RUN echo '%sudo ALL=(ALL) NOPASSWD:ALL' >> /etc/sudoers

# Avoid locale warnings with LANG=en_US.UTF-8
RUN sed -i '/^# en_US.UTF-8/s/^# //' /etc/locale.gen
RUN locale-gen

# This symlink takes the place of the keybase redirector in
# the container.
RUN ln -s /run/user/10208/keybase/kbfs /keybase

# Set up my user and make it the default.
RUN groupadd -g 10208 aron
RUN useradd -u 10208 -g aron -G sudo -s /bin/bash -m aron
USER aron
WORKDIR /home/aron

Building and tagging the image using this Dockerfile:

✸ docker build --tag dock-buster -f Dockerfile-buster ~/docks
Successfully tagged dock-buster:latest

Run the container

Running the container looks like this:

aron@fedora ✸ dock buster
aron@buster ✸ cat /etc/debian_version

The dock script is a wrapper around the docker command to run with some arguments. It looks like this:

# dock -- run a Docker container with my stuff in it

main() {
    declare keybase=/run/user/$UID/keybase

    docker run --name=$1 --hostname=$1 -it -e SSH_AUTH_SOCK -e TERM --rm \
        --mount type=bind,source=$HOME,target=$HOME,bind-propagation=rslave \
        --mount type=bind,source=$keybase,target=$keybase,bind-propagation=rslave \
        --mount type=bind,source=$SSH_AUTH_SOCK,target=$SSH_AUTH_SOCK \
        dock-$1 /bin/bash


main "$@"

That command might seem daunting, but it’s pretty straightforward:

  • Call the container buster when we run dock buster.
  • Pass through SSH_AUTH_SOCK and TERM in the environment.
  • Remove the container automatically between runs.
  • Bind-mount home directory, keybase dir and the SSH agent socket.
  • Use the image called dock-buster, and run /bin/bash.

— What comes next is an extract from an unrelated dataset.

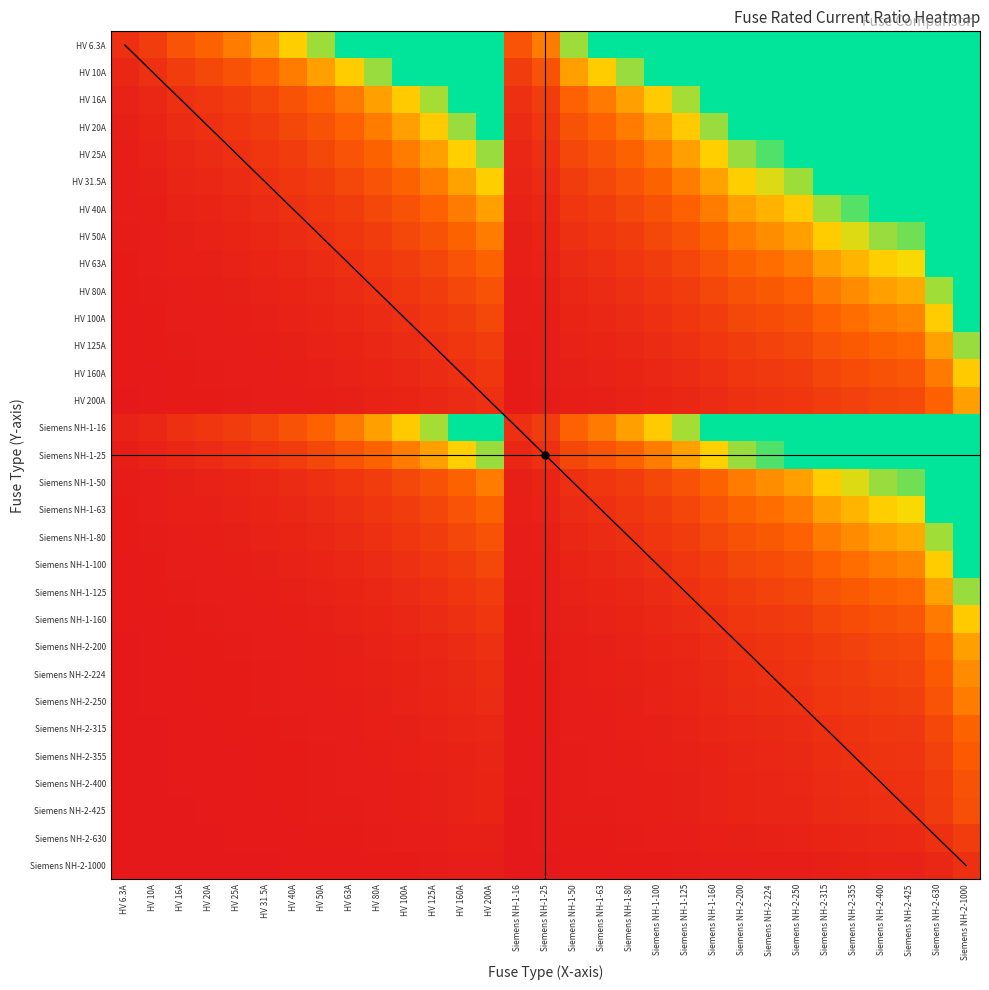

Which series has the largest total across all categories?

HV 6.3A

Docker’s bind-propagation flag was new to me. Normally sub-mounts of the original mount aren’t exposed to the container, but using rslave allows them to be shared. For example, I have /home/aron/Dropbox mounted as a separate filesystem, and bind-propagation=rslave allows me to access Dropbox in the container.

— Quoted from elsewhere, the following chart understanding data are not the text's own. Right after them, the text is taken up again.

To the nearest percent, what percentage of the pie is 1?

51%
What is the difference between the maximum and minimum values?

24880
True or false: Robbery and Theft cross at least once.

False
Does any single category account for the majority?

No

This is especially important for the Keybase mount. The dir I actually wanted to bind-mount was /run/user/$UID/keybase/kbfs but trying to share that directly yields a permission error. This is because the Docker daemon, running as root, isn’t allowed to access the kbfs fuse-mounts of individual users. Bind mounting the parent dir with bind-propagation=rslave allows my user, who is allowed by the fuse-mount, to access kbfs in the container.

The other interesting thing here is the bind mount of the SSH socket. That allows SSH in the container to access my SSH agent running in the host, so that I don’t need to enter my password for git commands.

Putting it together

At the end of this I have a directory ~/docks that contains Dockerfiles for distro experimentation, and a script ~/bin/dock to run them conveniently.